Observability: What you need to know and more

The word "Observability" (or its abbreviation o11y) gets thrown a lot these days. So what is it ? And is it really just a fancy word for "Monitoring" that was made trendy just because those "Though Leaders" ?.

Monitoring is a well explored concept. You define a set of KPIs that need to be monitored every x time period. You set up your agents to collect metrics and logs that support those KPIs, visualize them on some dashboards and perhaps even set up some alerts to notify you once they pass some threshold. Easy right ?. Monitoring has been around for ages and has proven its benefits numerous times.

We can define observability as the next level monitoring. While monitoring is great it does face some challenges in today's fast-paced environments:

  • You can't monitor what you don't know (i.e the unknow unknowns problem). You need a well defined problem first and then you can start monitoring it.

  • It's a reactive approach (a reaction) to problems. You don't discover problems before they impact you first.

  • It suffers from silos. There are either multiple dashboards that serve the same purpose (and normally the numbers don't match between them), every system is monitored separately and you have too many metrics and log types than you know what to do with so normally every team has its own metrics and logs that it depends on (i.e no single source of truth).

Due to all those challenges that are direct results of the quick changes of organizations' scale, the concept of observability was introduced.
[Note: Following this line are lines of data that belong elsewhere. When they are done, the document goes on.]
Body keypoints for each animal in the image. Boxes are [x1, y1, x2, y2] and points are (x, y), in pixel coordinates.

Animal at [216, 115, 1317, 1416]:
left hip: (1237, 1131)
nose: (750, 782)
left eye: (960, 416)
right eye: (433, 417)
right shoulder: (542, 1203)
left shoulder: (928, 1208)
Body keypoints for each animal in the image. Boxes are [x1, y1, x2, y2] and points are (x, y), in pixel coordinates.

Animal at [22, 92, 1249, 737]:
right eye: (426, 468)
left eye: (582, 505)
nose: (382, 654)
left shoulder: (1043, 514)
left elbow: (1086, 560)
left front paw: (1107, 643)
Observability is all about providing a complete view of the current state of your environment. This happens using the three pillars of observability:

  • Log files: Records of events that happen in every component of the systems in your environment. They are normally time logged with different log levels.
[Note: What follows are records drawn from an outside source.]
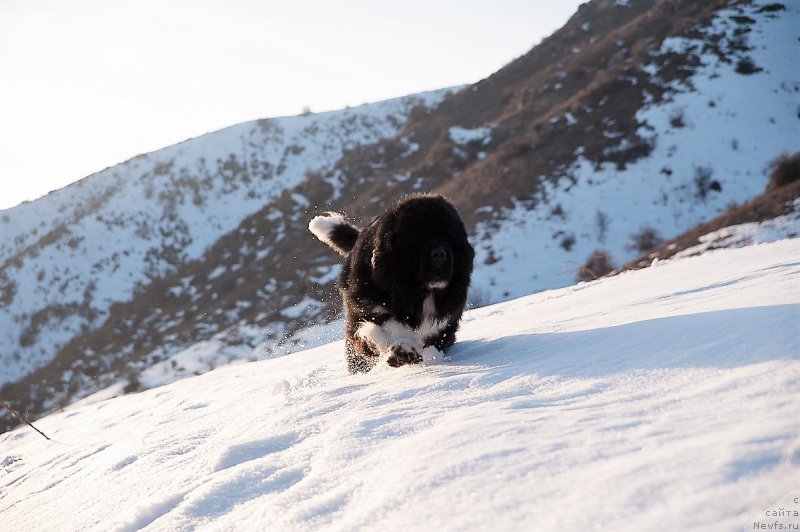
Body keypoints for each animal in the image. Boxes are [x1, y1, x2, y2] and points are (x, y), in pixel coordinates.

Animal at [310, 193, 476, 372]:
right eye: (418, 239)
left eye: (448, 238)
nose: (439, 253)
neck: (418, 294)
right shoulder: (368, 307)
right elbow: (387, 327)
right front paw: (402, 349)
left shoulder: (445, 320)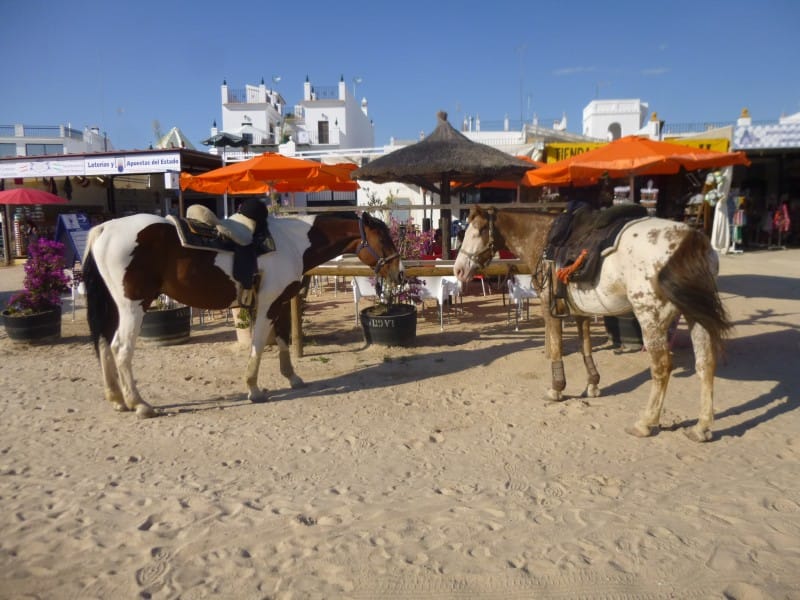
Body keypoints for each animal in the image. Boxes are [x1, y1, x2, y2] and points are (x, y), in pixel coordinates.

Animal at [81, 207, 400, 418]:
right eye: (384, 239)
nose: (398, 273)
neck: (292, 242)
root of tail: (104, 229)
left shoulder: (279, 303)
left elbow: (282, 339)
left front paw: (292, 378)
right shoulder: (269, 302)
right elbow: (258, 343)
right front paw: (254, 389)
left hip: (114, 307)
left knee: (104, 345)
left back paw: (117, 398)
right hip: (133, 306)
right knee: (121, 348)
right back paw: (140, 404)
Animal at [454, 206, 736, 440]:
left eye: (477, 231)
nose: (458, 270)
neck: (543, 239)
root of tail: (691, 239)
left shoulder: (549, 308)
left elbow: (556, 348)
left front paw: (556, 389)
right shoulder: (581, 312)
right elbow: (585, 347)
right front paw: (593, 384)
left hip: (650, 318)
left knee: (662, 367)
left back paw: (645, 423)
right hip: (695, 316)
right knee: (705, 364)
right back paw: (701, 428)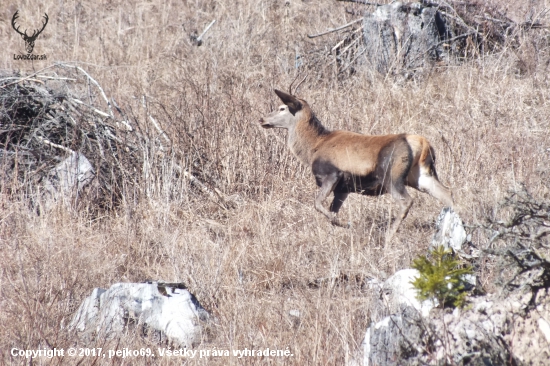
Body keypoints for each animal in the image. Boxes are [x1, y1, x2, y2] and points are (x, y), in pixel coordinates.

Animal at [260, 89, 454, 242]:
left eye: (282, 108)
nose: (262, 119)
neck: (313, 147)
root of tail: (422, 144)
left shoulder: (332, 175)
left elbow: (318, 204)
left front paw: (347, 224)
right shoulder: (343, 189)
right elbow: (331, 213)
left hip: (392, 176)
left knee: (407, 201)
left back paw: (388, 236)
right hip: (421, 176)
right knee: (447, 193)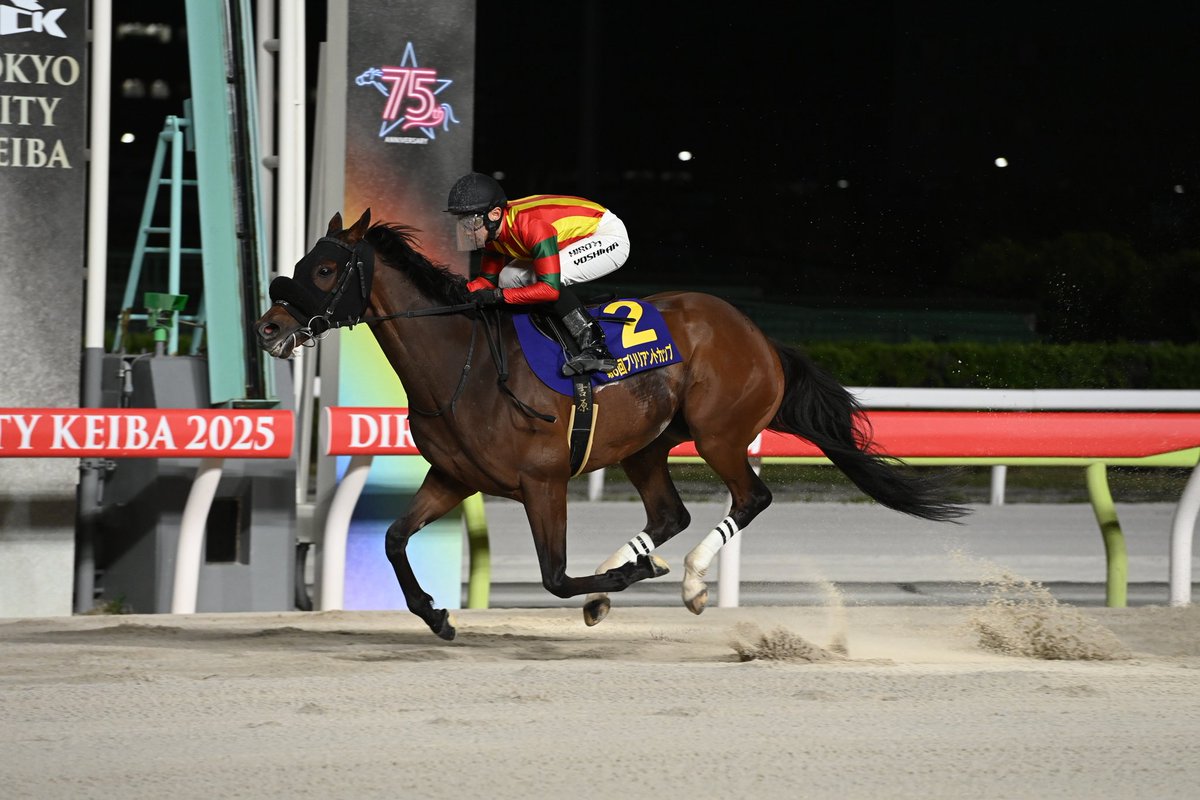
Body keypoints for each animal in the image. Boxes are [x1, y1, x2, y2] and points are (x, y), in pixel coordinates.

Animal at [255, 209, 968, 640]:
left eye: (324, 269)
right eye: (302, 263)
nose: (268, 327)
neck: (462, 364)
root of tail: (761, 338)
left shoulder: (543, 482)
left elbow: (554, 576)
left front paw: (624, 581)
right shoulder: (455, 476)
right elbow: (394, 540)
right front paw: (436, 615)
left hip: (719, 433)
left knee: (751, 497)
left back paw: (687, 581)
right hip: (646, 445)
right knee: (670, 514)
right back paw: (640, 570)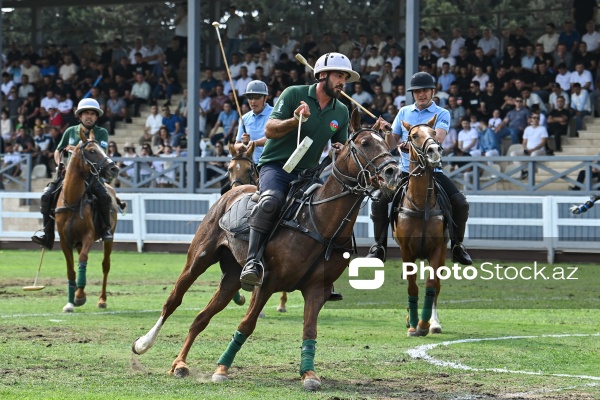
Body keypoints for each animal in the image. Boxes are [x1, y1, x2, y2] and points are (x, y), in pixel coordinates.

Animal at [54, 128, 123, 312]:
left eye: (102, 149)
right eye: (92, 151)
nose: (114, 169)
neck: (72, 200)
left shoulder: (88, 235)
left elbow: (83, 259)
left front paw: (79, 296)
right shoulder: (64, 241)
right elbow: (71, 269)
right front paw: (70, 302)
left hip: (110, 236)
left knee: (106, 265)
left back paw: (102, 300)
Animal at [392, 115, 448, 338]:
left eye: (434, 133)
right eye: (414, 135)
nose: (434, 151)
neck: (420, 203)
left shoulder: (437, 248)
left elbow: (432, 285)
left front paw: (425, 325)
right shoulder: (406, 250)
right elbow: (412, 286)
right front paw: (413, 324)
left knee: (437, 285)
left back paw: (434, 322)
  • Metrics: Measurements of KPIs in your systems. They are collected and aggerated in the suitable time windows.

  • Traces: Traces are logs that shows the relation between different components of different systems as events are propagating through them.
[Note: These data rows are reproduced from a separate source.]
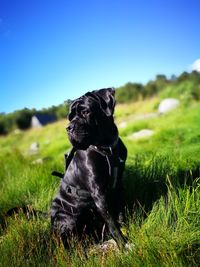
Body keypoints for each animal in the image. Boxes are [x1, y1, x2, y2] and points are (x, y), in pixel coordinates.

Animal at [50, 89, 127, 248]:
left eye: (85, 112)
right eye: (70, 117)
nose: (68, 128)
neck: (106, 148)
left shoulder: (118, 184)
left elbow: (120, 211)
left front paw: (126, 228)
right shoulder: (99, 194)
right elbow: (112, 223)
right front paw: (122, 244)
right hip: (67, 218)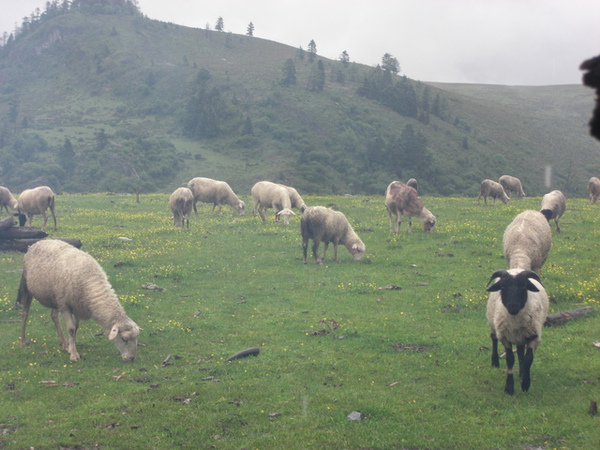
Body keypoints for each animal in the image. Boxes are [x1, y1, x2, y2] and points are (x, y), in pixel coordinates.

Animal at [486, 268, 552, 396]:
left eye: (524, 286)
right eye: (502, 286)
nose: (513, 306)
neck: (515, 321)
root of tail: (516, 269)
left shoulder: (533, 336)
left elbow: (528, 359)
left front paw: (525, 383)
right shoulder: (505, 338)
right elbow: (510, 359)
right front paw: (509, 388)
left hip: (521, 336)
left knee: (521, 351)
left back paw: (521, 373)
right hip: (493, 323)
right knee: (494, 338)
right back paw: (495, 361)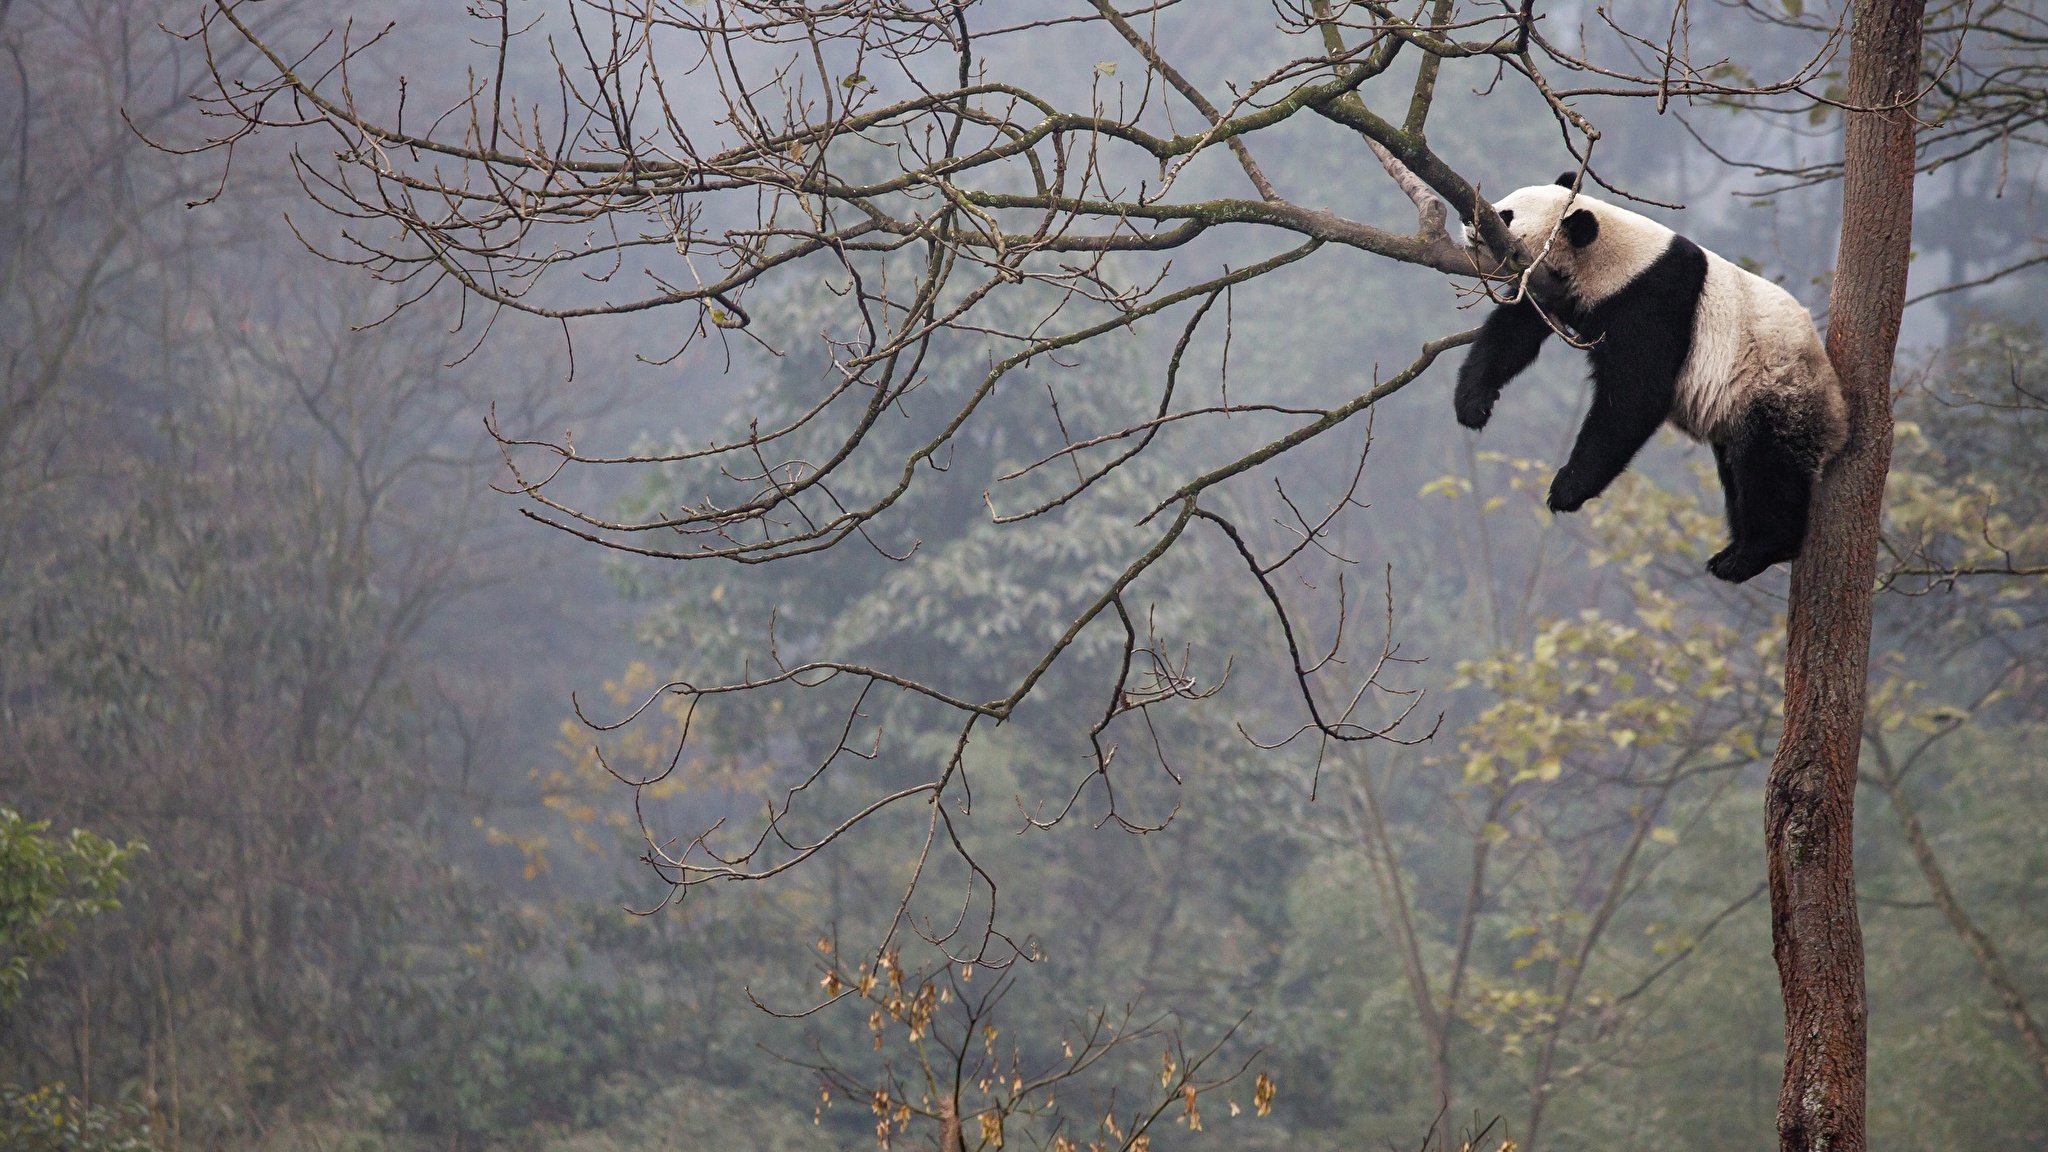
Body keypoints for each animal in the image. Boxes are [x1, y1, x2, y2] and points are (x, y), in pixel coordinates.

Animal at [1449, 177, 1851, 582]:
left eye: (1505, 215)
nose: (1467, 219)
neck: (1615, 257)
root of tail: (1840, 421)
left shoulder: (1652, 302)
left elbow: (1634, 397)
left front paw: (1567, 489)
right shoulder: (1553, 287)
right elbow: (1515, 330)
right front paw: (1473, 403)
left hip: (1777, 388)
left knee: (1769, 470)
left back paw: (1752, 554)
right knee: (1737, 473)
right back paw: (1732, 553)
Once you collect this data (called telemetry data), you need to store it in a single data store. The first difference between observability and monitoring is that observability prefers storing data in the same place to facilitate exploration and analysis. And since the size and diversity of the telemetry data is one of the challenges that are facing monitoring, observability's answer to it was to provide a strong data governance and a data catalog for the collected data. This will enable different teams to find the kind of telemetry data they are searching for and remove any unnessacry data that is not of any use to avoid wasting resources.

One important principle of observability is making telemetry data easy to explore and analyze. No need to create a new custom dashboard or view every time we needed to look at a piece of information. Dashboards should be used only in case that piece of information need to be access frequently and viewed in relation to another piece of information.

However, what truly differs observability from monitoring is that observability is all about being proactive rather than reactive. By collecting all the telemetry data in the same data store, doing some governing and providing a catalog for it, enabling easy exploration and analysis on it, We enable teams to easily detect bugs and predict incidents before they happen. Also we enable them to analyze behaviors and identify patterns that can possibly lead to new features and products being developed.

Just to sum up things. Observability means:

  • Collect logs, metrics and traces from all your systems and applications in an automated and scalable way.

  • Store all collected telemetry data in the same data store(s) while managing permissions and security.

  • Provide data governance and data cataloging for the collected data.

  • Enable easy exploring and analysis of the collected data.

  • Enable the deployment of machine learning models and the building of dashboards and alerts on top of the collected data.

  • Measure the degree of observability of your systems regularly and update your policies and KPIs.

We are still at the beginning of the observability journey, but it would be great to see what level of observability can we reach and what kind of insights we can extract.